Prompt: Display each line of the listing below that contains the string "pose".

Recorded information:
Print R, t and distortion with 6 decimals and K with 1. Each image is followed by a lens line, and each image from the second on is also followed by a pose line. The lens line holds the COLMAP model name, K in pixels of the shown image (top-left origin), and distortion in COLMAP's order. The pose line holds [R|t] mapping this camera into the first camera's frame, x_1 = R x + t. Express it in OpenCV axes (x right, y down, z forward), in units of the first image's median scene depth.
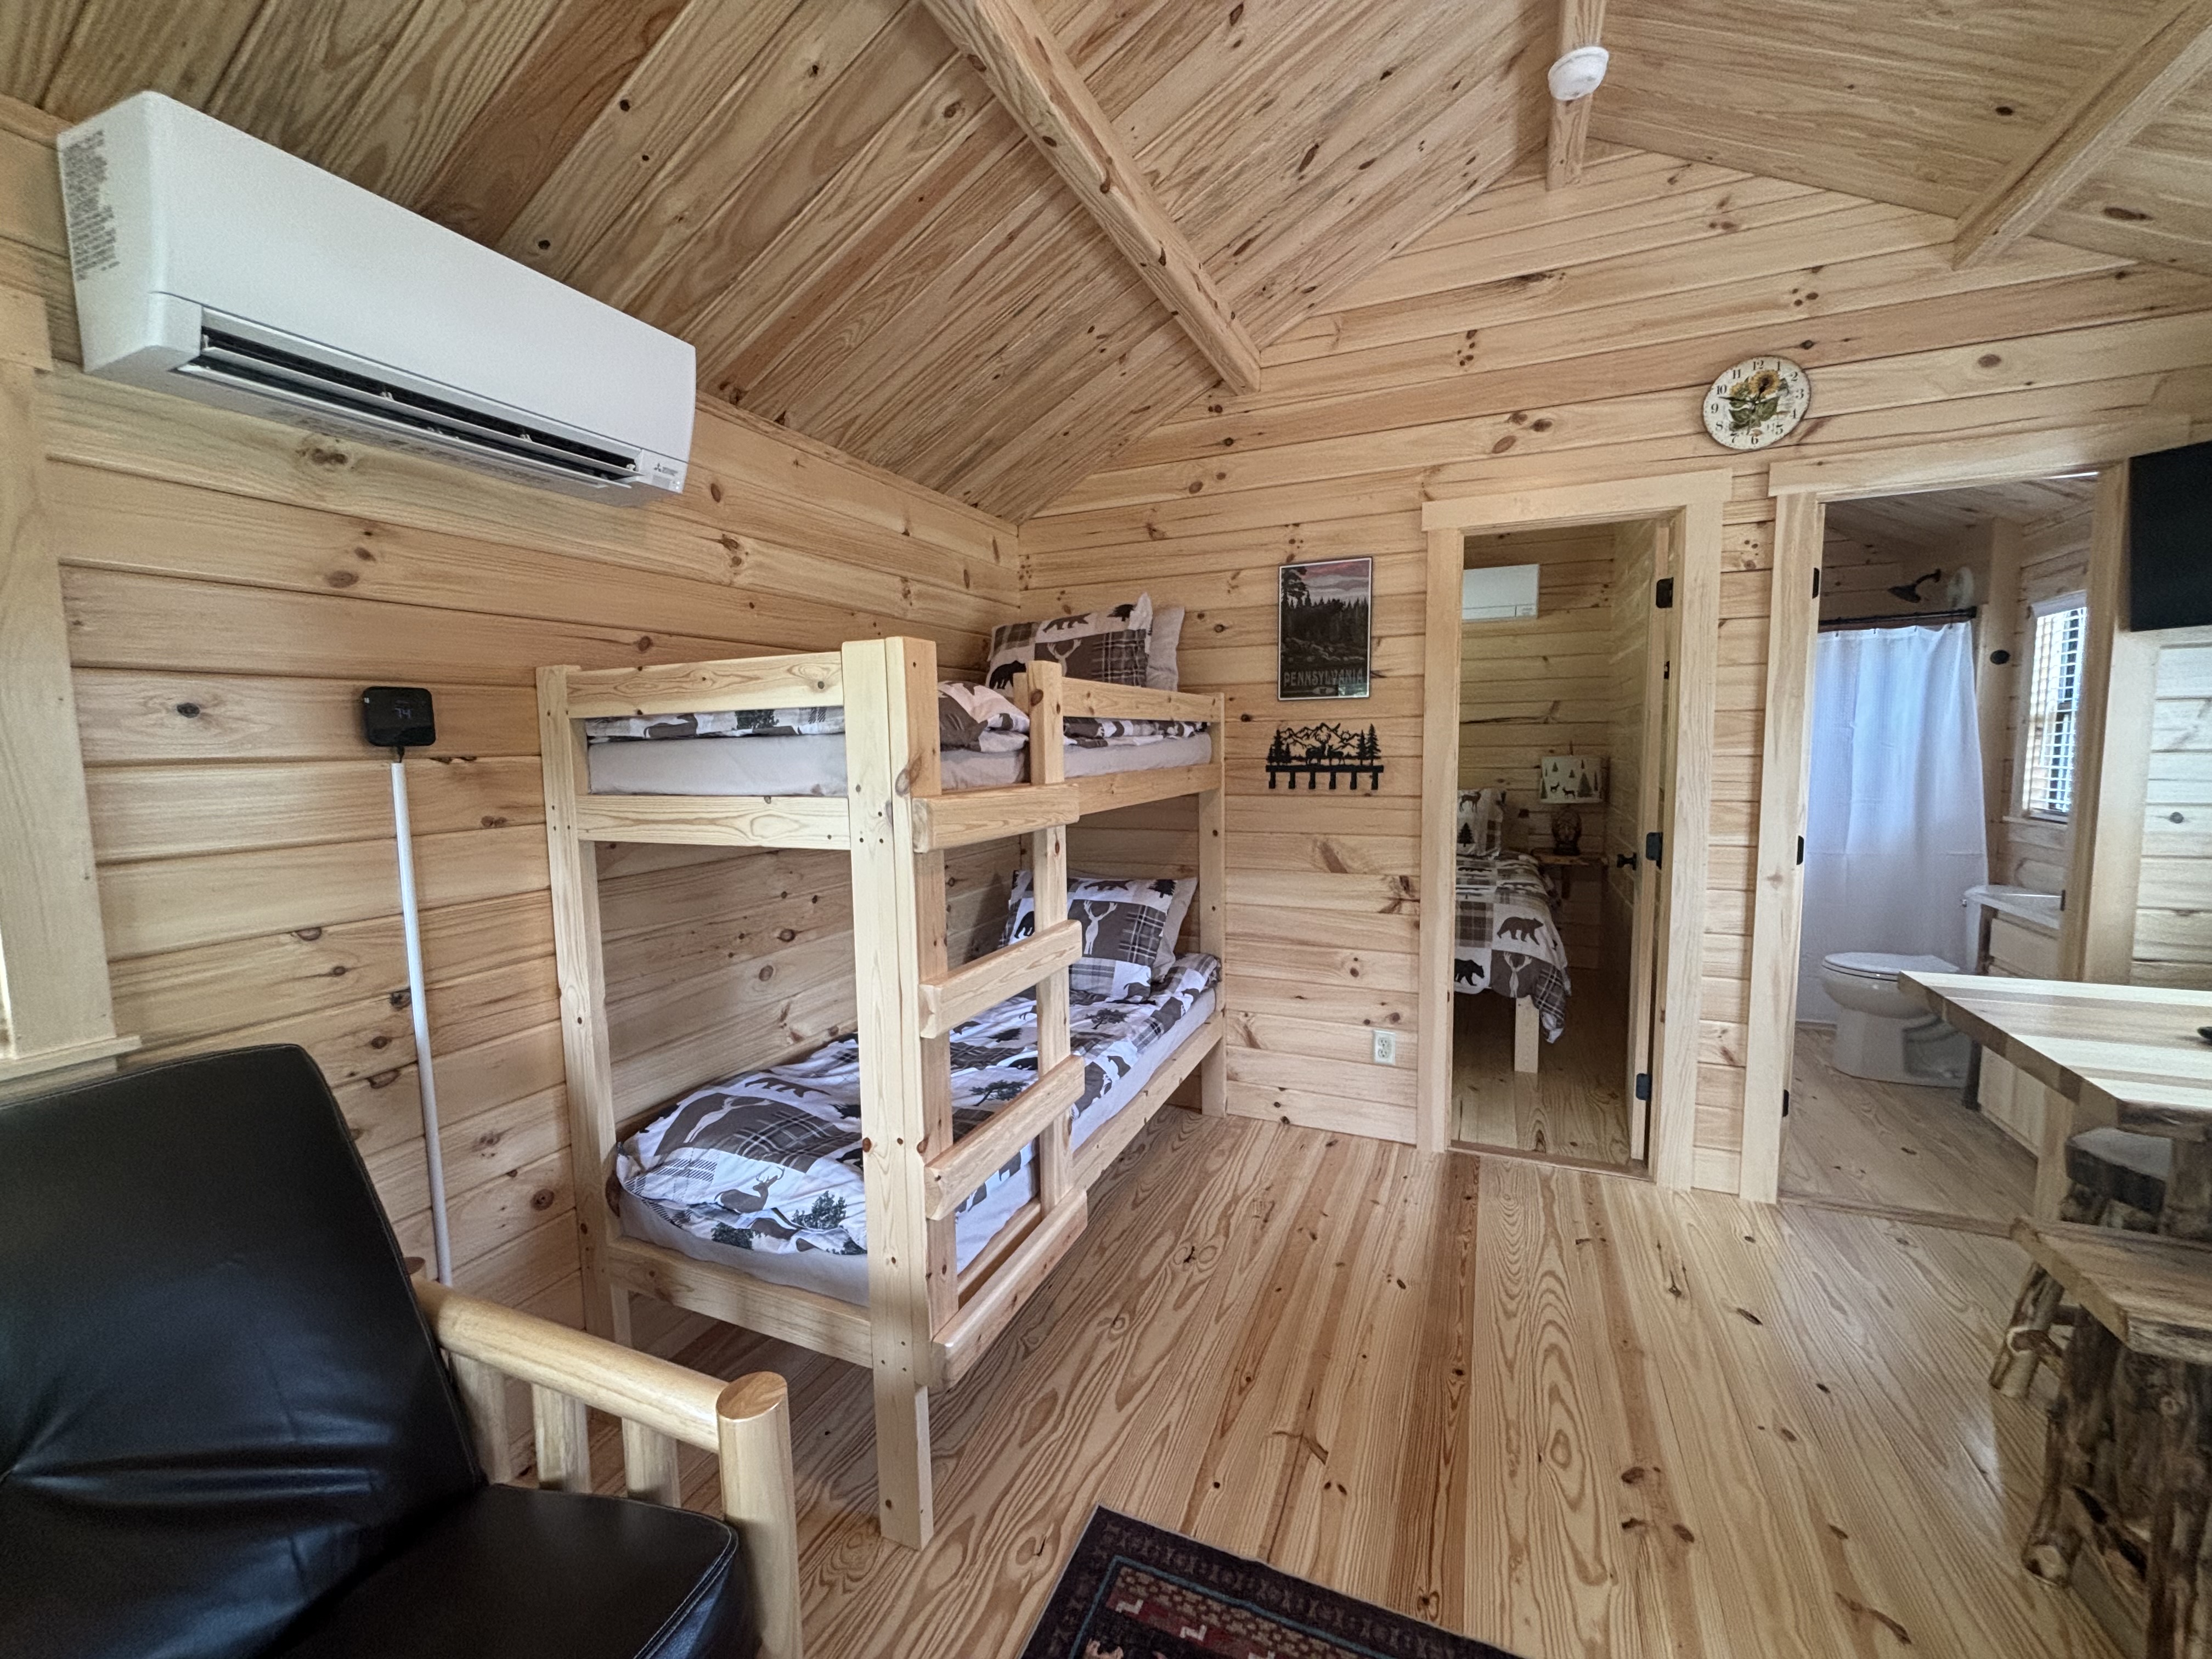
lens RADIAL K [[888.4, 0, 1109.0], [0, 888.4, 820.9], [0, 0, 1]] dist [0.000076, 0.000182]
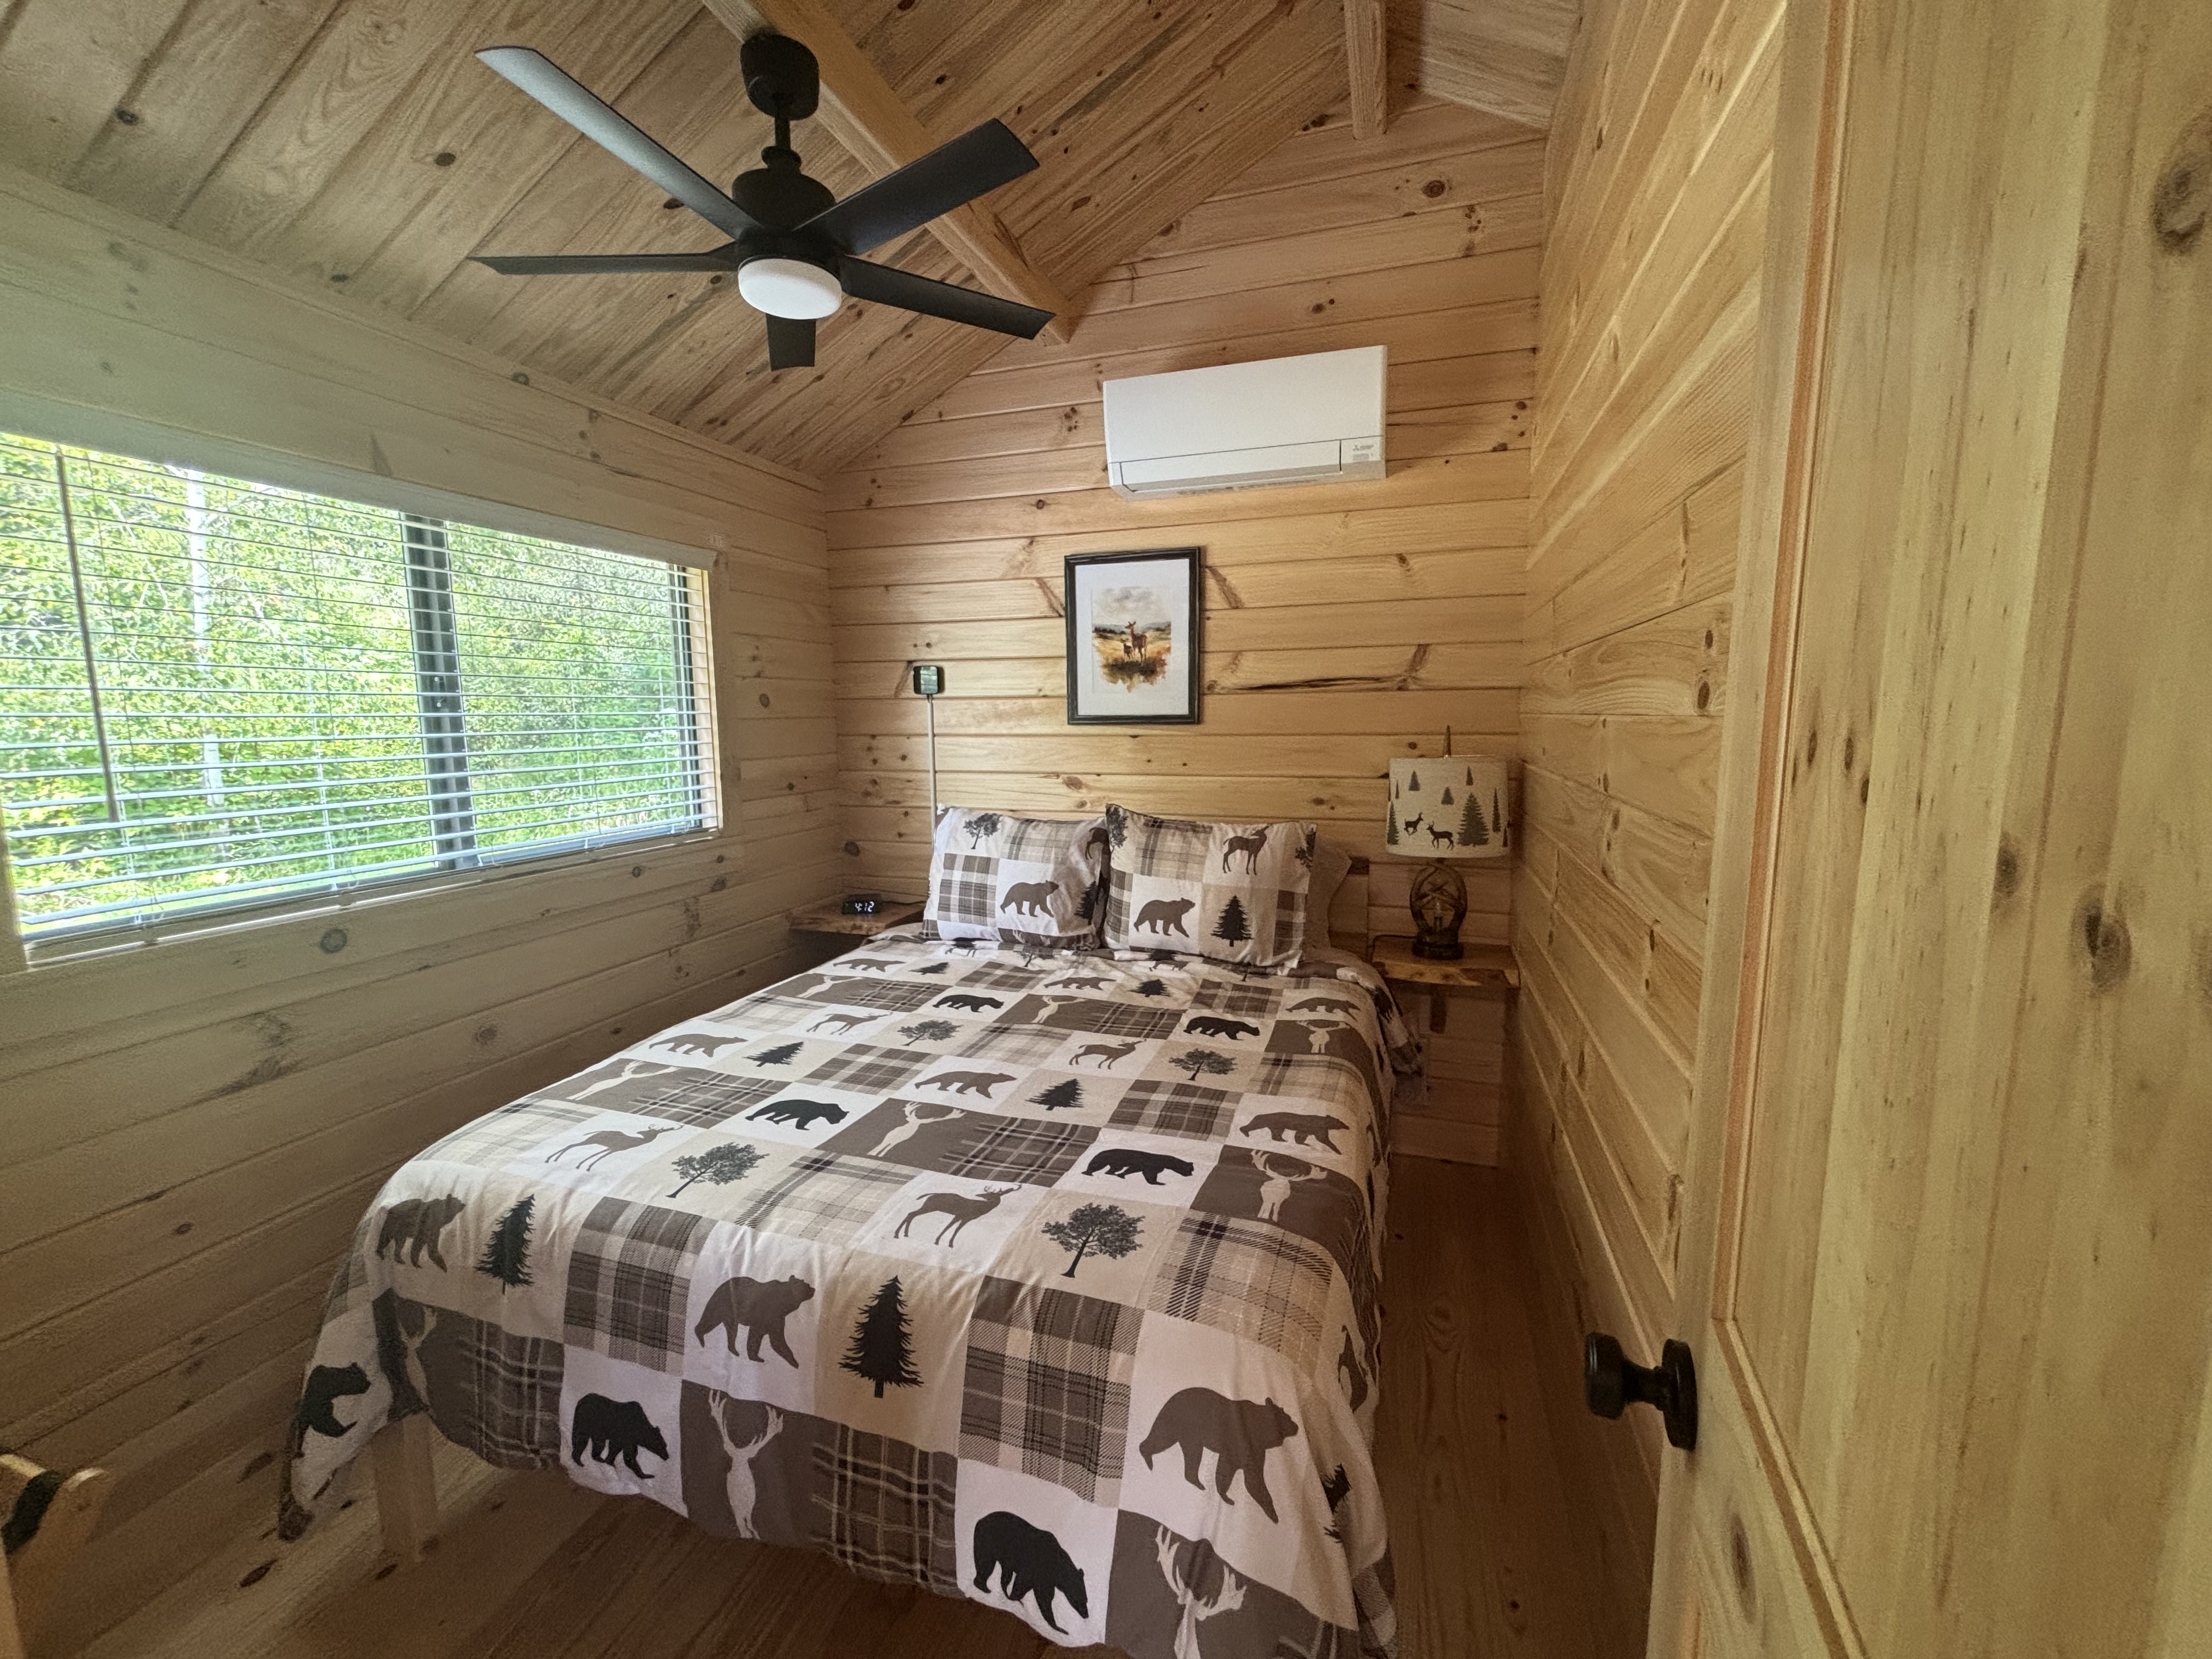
lens RADIAL K [[886.9, 0, 1107.7], [0, 886.9, 821.7], [0, 0, 1]] dist [-0.001238, -0.000286]
pose [[0.996286, -0.006869, 0.085829, 0.648708], [0.003934, 0.999403, 0.034321, -0.120391], [-0.086013, -0.033856, 0.995719, 1.178467]]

Reply:
Print R, t and distortion with 6 decimals and K with 1. Each image is followed by a lens line, and each image from the second on is also followed by a pose line. The lens line holds the COLMAP model name, K in pixels of the shown image (top-left origin), and distortion in COLMAP's order. The pose line holds [R|t] mapping this camera into the first camera's frame, x_1 = R x + t. Express it in OpenCV axes (x right, y down, z forward), in units of the first image's median scene depth.
pose [[0.996286, -0.006869, 0.085829, 0.648708], [0.003934, 0.999403, 0.034321, -0.120391], [-0.086013, -0.033856, 0.995719, 1.178467]]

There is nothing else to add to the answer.